15 April 2011

High Tea, Low Tea, in my Lady's Chamber Tea

High tea table laid for ten persons, The Book of Household Management, Mrs Isabella Beeton, Ward Lock and Bourdon Ltd, London 1893
In my quest for a good method to make clotted cream (alas, still in abeyance) I have found a lot of conversation in the blogosphere about High Tea.

It seems everyone wishes to neatly pigeonhole ‘afternoon tea’, ‘low tea’, ‘high tea’ into neatly categorised slots, some being upper class, some being working class or blue collar etc.  Meals evolve and adapt down the ages and I think this has happened with tea so the definitions cannot be as simple as that.

As a child growing up in Hampshire in the early 1970s, I understood that lunch was served at one o’clock, tea ( always tea, not afternoon tea, which I feel is quite a new description) at around four, and then dinner in the evening. However there were some people at my junior school who had dinner at 12 noon, went home for tea at about five (a big meal) and then had supper (a light meal before bed).

In the late eighteenth and early nineteenth centuries, fashionable society started to eat dinner later and later in the day. You can read examples of this in Jane Austen’s stories with descriptions of characters eating either fashionably late or unfashionably early.

I would suggest many people in the deep countryside were still eating dinner at what they regarded as normal midday (unfashionable) and then having their end-of-working-day meal washed down with tea at around five or six. They would ‘go home for their tea’. I don’t think though that this ‘tea’ was originally called high tea, it was just tea.

^^^^^^^^^^^^^^^^

● Questions on the material:
A – In the piece on high tea, at what time was lunch served when the writer was growing up in Hampshire?
B – Quote the piece on high tea from "High Tea, Low" up to and including "about High Tea.".

● Dataset:
^^^^^^^^^^^^^^^^

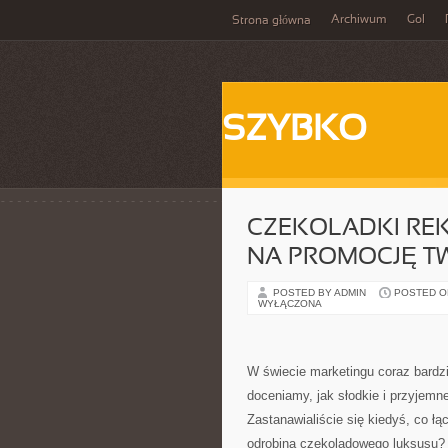
Archiwum
Gol
Strona główna
SZYBKO
CZEKOLADKI RE
NA PROMOCJĘ TW
POSTED BY ADMIN
POSTED ON
WYŁĄCZONA
W świecie marketingu coraz bardzi
doceniamy, jak słodkie i przyjem
Zastanawialiście się kiedyś, co ł
odrobiną czekoladowego luksusu? 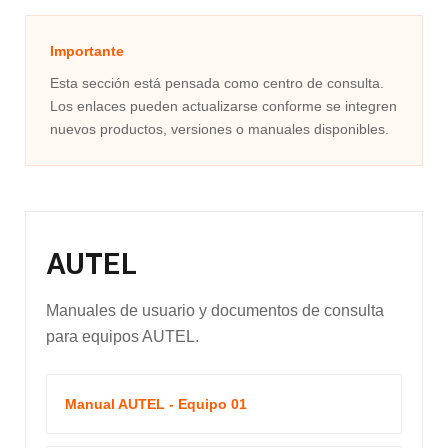
Importante
Esta sección está pensada como centro de consulta.
Los enlaces pueden actualizarse conforme se integren
nuevos productos, versiones o manuales disponibles.
AUTEL
Manuales de usuario y documentos de consulta
para equipos AUTEL.
Manual AUTEL - Equipo 01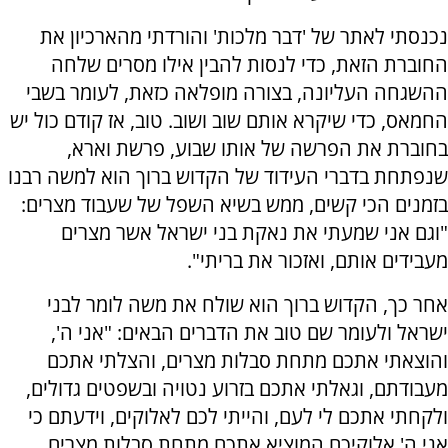
נכנסתי לאתר של 'דבר מלכות' והורדתי מהארכיון את
החוברת הזאת, כדי לנסות להבין אילו מסרים שלחה
ההשגחה העליונה, בצורה מופלאה כזאת, לעומר בשבי
החמאס, כדי שיקרא אותם שוב ושוב. טוב, אז קודם כול יש
בחוברת את הפרשה של אותו שבוע, פרשת וארא,
שנפתחת בדברי העידוד של הקדוש ברוך הוא למשה רבנו
בזמנים הכי קשים, ממש בשיא השפל של שעבוד מצרים:
"וגם אני שמעתי את נאקת בני ישראל אשר מצרים
מעבידים אותם, ואזכור את בריתי".
אחר כך, הקדוש ברוך הוא שולח את משה לומר לבני
ישראל ולעומר שם טוב את הדברים הבאים: "אני ה',
והוצאתי אתכם מתחת סבלות מצרים, והצלתי אתכם
מעבודתם, וגאלתי אתכם בזרוע נטויה ובשפטים גדולים,
ולקחתי אתכם לי לעם, והייתי לכם לאלוקים, וידעתם כי
אני ה' אלוקיכם המוציא אתכם מתחת סבלות מצרים.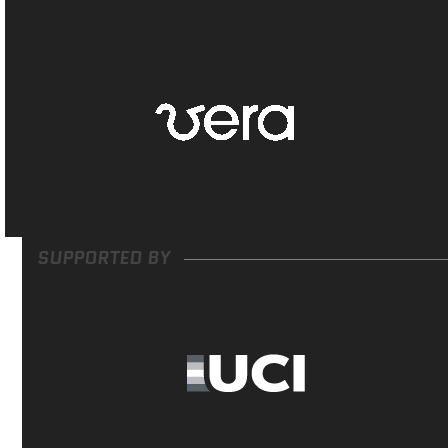
SUPPORTED BY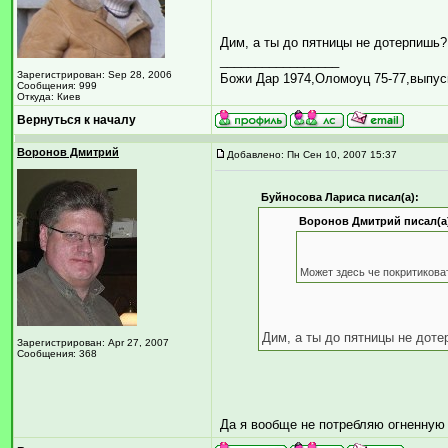
Дим, а ты до пятницы не дотерпишь
_________________
Зарегистрирован: Sep 28, 2006
Божи Дар 1974,Оломоуц 75-77,выпус
Сообщения: 999
Откуда: Киев
Вернуться к началу
Воронов Дмитрий
Добавлено: Пн Сен 10, 2007 15:37
Буйносова Лариса писал(а):
Воронов Дмитрий писал(а
Может здесь че покритиковат
Дим, а ты до пятницы не дот
Зарегистрирован: Apr 27, 2007
Сообщения: 368
Да я вообще не потребляю огненную в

^^^^^^^^^^^^^^^^

● Answers by item:
A – At one o'clock.

B –
High Tea, Low Tea, in my Lady's Chamber Tea

High tea table laid for ten persons, The Book of Household Management, Mrs Isabella Beeton, Ward Lock and Bourdon Ltd, London 1893
In my quest for a good method to make clotted cream (alas, still in abeyance) I have found a lot of conversation in the blogosphere about High Tea.